ПИСЬМЕННОЕ СОГЛАСИЕ ПАЦИЕНТА НА
ОБРАБОТКУ ЕГО ПЕРСОНАЛЬНЫХ ДАННЫХ
Я, нижеподписавшийся___________________
(ФИО полностью)
Проживающий по адресу__________________
по месту регистрации
паспорт________, выдан___________________
серия и номер дата и название выдавшего органа
в соответствии с требованиями статьи 9 Федерального закона от 27.07.06 «О персональных данных» №152-ФЗ подтверждаю свое согласие на обработку ООО «САНОДЕНТ», г. Уфа, бульвар Ибрагимова, 21/1 (далее Оператор) моих персональных данных, включающих: фамилию, имя, отчество, пол, дату рождения, адрес проживания, контактный телефон, реквизиты полиса ДМС, данные о состоянии моего здоровья, заболеваниях, случаях обращения за стоматологической помощью, в медико-профилактических целях, в целях установления стоматологического диагноза и оказания стоматологических услуг при условии, что их обработка осуществляется лицом, профессионально занимающимся медицинской деятельностью и обязанным сохранять врачебную тайну.
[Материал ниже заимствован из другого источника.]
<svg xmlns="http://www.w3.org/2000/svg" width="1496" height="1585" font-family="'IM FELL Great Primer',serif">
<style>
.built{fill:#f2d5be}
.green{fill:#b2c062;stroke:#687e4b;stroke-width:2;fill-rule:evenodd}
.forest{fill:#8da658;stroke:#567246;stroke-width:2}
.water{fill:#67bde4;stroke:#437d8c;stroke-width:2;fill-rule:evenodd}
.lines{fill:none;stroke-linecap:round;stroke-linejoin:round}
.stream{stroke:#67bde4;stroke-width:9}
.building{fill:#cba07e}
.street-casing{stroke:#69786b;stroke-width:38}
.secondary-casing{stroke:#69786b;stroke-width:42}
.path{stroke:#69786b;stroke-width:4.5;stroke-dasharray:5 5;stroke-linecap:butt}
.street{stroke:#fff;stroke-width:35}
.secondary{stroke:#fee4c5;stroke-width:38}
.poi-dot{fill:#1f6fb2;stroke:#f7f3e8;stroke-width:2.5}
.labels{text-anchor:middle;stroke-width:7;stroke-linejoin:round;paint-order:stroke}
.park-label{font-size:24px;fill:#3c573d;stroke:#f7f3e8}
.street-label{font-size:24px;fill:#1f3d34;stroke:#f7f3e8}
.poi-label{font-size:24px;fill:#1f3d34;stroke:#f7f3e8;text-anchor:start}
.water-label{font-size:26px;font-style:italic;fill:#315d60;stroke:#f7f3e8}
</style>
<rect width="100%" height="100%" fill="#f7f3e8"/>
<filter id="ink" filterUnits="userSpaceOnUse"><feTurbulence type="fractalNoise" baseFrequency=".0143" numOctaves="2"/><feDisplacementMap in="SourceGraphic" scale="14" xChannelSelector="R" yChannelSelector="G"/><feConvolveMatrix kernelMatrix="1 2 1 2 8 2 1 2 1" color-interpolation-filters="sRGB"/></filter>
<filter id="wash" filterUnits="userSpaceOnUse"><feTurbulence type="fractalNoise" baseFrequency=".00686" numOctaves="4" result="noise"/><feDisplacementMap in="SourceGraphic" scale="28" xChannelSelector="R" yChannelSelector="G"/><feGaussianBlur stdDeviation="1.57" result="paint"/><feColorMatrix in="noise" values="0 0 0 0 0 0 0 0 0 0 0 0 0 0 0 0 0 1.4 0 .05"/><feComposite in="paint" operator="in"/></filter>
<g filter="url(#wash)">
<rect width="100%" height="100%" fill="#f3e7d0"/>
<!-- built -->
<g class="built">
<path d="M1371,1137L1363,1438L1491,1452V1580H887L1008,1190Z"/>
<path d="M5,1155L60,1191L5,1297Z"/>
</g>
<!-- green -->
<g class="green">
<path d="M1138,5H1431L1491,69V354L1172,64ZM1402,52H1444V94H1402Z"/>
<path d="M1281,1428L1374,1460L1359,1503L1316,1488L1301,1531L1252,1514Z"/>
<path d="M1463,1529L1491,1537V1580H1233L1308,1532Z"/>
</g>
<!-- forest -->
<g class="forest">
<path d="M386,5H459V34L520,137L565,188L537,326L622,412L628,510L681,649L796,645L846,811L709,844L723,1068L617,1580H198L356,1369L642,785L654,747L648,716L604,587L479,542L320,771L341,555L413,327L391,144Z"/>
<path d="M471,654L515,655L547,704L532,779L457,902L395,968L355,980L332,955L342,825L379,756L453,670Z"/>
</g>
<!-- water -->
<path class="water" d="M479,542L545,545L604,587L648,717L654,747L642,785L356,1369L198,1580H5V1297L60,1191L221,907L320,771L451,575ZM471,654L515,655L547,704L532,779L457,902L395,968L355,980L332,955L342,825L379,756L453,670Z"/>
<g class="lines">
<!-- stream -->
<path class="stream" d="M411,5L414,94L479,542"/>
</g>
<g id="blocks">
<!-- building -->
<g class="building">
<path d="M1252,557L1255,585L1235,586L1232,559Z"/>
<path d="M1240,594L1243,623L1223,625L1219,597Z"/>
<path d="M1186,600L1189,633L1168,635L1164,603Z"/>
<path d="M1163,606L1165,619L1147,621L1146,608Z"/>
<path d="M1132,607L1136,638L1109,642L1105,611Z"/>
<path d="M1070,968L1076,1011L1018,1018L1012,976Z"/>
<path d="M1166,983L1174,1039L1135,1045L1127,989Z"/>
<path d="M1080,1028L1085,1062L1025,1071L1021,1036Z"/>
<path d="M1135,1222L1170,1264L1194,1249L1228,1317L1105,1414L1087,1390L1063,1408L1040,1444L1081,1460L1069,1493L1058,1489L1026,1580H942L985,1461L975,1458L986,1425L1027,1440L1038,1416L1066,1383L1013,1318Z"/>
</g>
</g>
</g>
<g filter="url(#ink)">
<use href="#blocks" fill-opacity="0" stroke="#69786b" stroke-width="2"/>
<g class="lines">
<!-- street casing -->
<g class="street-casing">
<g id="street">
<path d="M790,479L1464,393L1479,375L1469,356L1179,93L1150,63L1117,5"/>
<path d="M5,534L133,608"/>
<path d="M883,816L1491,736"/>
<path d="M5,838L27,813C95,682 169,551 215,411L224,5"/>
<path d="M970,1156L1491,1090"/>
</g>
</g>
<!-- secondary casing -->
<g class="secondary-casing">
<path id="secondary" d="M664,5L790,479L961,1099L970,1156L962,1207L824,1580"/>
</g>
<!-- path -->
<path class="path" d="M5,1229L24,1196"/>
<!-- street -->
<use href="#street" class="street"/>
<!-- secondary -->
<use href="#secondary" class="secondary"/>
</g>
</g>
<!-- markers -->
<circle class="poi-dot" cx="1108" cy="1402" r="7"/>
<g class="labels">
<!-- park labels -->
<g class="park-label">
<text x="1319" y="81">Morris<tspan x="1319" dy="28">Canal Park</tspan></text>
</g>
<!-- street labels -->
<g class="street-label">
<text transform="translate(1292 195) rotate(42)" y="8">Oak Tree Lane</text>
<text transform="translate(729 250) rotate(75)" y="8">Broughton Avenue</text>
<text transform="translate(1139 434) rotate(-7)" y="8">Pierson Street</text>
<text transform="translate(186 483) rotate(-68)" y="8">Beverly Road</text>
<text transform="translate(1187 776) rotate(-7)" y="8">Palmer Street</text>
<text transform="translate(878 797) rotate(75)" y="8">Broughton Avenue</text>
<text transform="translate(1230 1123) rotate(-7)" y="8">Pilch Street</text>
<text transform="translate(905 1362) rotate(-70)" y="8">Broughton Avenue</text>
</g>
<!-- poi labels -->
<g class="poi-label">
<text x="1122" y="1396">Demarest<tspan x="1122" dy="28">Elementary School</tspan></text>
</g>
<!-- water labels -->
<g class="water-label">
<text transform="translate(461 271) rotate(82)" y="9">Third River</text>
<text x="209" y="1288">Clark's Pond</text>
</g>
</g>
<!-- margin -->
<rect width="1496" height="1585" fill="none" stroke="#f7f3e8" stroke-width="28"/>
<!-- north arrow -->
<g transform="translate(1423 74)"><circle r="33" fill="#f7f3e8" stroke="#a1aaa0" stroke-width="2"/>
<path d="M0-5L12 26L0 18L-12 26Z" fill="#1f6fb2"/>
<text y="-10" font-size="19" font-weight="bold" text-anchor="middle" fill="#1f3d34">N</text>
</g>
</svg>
В процессе оказания Оператором мне стоматологической помощи я предоставляю право медицинским работникам, передавать мои персональные данные, содержащие сведения, составляющие врачебную тайну, другим должностным лицам Оператора в интересах моего обследования и лечения.
Предоставляю Оператору право осуществлять все действия (операции) с моими персональными данными, включая сбор, систематизацию, накопление, хранение, обновление, изменение, использование, обезличивание, блокирование, уничтожение. Оператор вправе обрабатывать мои персональные данные посредством внесения их в электронную базу данных, включения в списки, реестры и отчетные формы, предусмотренные документами, регламентирующими предоставление отчетных данных по договорам ДМС.
Оператор имеет право во исполнение своих обязательств по работе по договорам ДМС, на обмен прием и передачу моими персональными данными с использованием машинных носителей или по каналам связи, с соблюдением мер, обеспечивающих их защиту от несанкционированного доступа, при условии, что их прием и обработка будут осуществляться лицом, обязанным сохранять врачебную тайну.
Срок хранения моих персональных данных соответствует сроку хранения первичных медицинских документов и составляет пять лет.
Передача моих персональных данных иным лицам или иное их разглашение может осуществляться только с моего письменного согласия.
Настоящее согласие дано мной________________и действует бессрочно
дата
Я оставляю за собой право отозвать свое согласие посредством составления соответствующего письменного документа, который может быть направлен мной в адрес Оператора по почте заказным письмом с уведомлением о вручении либо вручен лично под расписку представителю Оператора.
В случае получения моего письменного заявления об отзыве настоящего согласия на обработку персональных данных Оператор обязан прекратить их обработку в течение периода времени, необходимого для завершения взаиморасчетов по оплате оказанной мне до этого стоматологической услуги.